The plan, approved by the Mauritian Cabinet on April 10, 2026, limits the program to 100 recipients per year and requires applicants to commit at least $1 million USD within 12 months of arrival.
Ramgoolam presented the policy as a bid to draw high-net-worth individuals and recast Mauritius as a luxury living, technology and investment hub, rather than a destination defined chiefly by tourism and sugar exports.
On May 6, 2026, Ramgoolam said: “We are offering this program to individuals who wish to contribute to the country’s development while enjoying a peaceful and stable environment. This initiative provides an opportunity for applicants to invest in key economic sectors and become integral members of Mauritius’s growing community.”
Two days later, he described the objective in narrower economic terms, saying the government wanted to “channel long-term capital into the economy” and “maximize long-term economic benefit” by steering investment toward sectors beyond traditional tourism and sugar exports.
Mauritius set a target processing time of 5 working days and will issue a multiple-entry visa valid for up to 2 years. Holders can renew it if they show continued investment.
The government directed investment toward Fintech, Artificial Intelligence, Biotechnology, Renewable Energy and Global Treasury Services. Investors who keep at least $500,000 in place and complete 2 years of continuous residence may apply for naturalization, at the prime minister’s discretion.
Residential property purchases will remain restricted to government-approved schemes, including IRS, RES, PDS and Smart Cities. Officials framed that limit as a housing safeguard while the state courts foreign capital.
The policy moved quickly after an April 8 emergency meeting of the Crisis Committee, convened amid Middle East instability. Mauritian authorities cast the island as a neutral and stable jurisdiction for mobile wealth during a volatile period.
That timing also reflects a broader economic shift inside government. Mauritius is trying to push more money into AI and green energy and reduce reliance on the swings of the tourism trade.
The Economic Development Board launched a concierge service for high-net-worth individuals to handle administrative transition and business onboarding.
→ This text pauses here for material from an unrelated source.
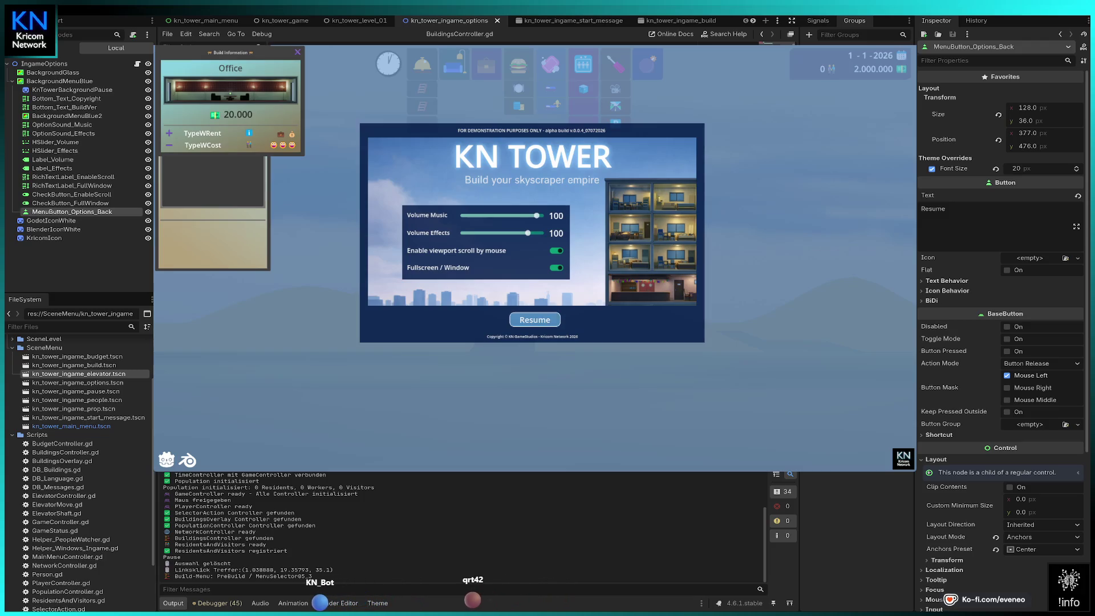
left_click(535, 319)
The service points to a model built around managed relocation, not just visa issuance.
Investors gain an entry point into what the government describes as a stable African economy with a 15% flat tax and no inheritance or capital gains tax. Mauritian authorities paired those incentives with the annual cap and property rules to contain pressure on local living costs.
Travel and tourism operators also face a change in emphasis. The concierge system and residency offer are expected to push parts of the high-end hospitality market toward longer-stay residential business.
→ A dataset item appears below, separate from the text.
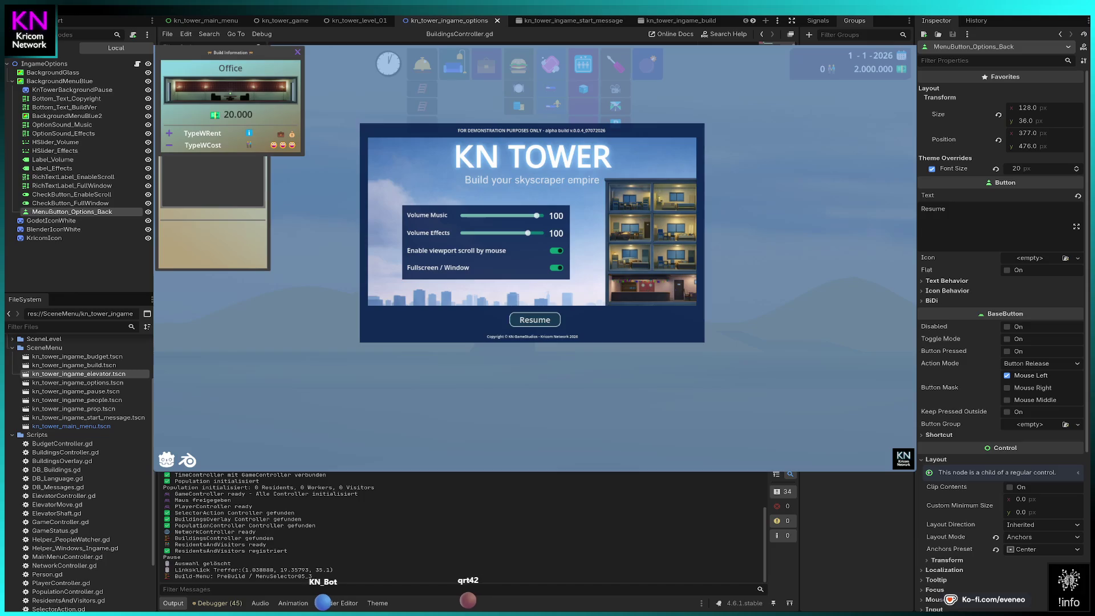
key("Escape")
key("Escape")
key("Escape")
As of May 12, 2026, U.S. Citizenship and Immigration Services and the Department of Homeland Security had issued no official statements on the Mauritius Golden Visa program. The [U.S. Department of State’s May 2026 Visa Bulletin](https://travel.state.gov/content/travel/en/legal/visa-law0/visa-bulletin/2026/visa-bulletin-for-may-2026.html), released on April 14, 2026, said the United States continued processing EB-5 investor immigration with no Mauritius-specific changes.
Mauritius has paired the new visa with official promotion from the prime minister’s office and the [Economic Development Board](https://www.edbmauritius.org), which is handling investor support as the scheme begins. With the limit fixed at 100 recipients per year, the government is testing whether tightly screened capital inflows can expand the economy without reshaping the housing market beyond the approved schemes.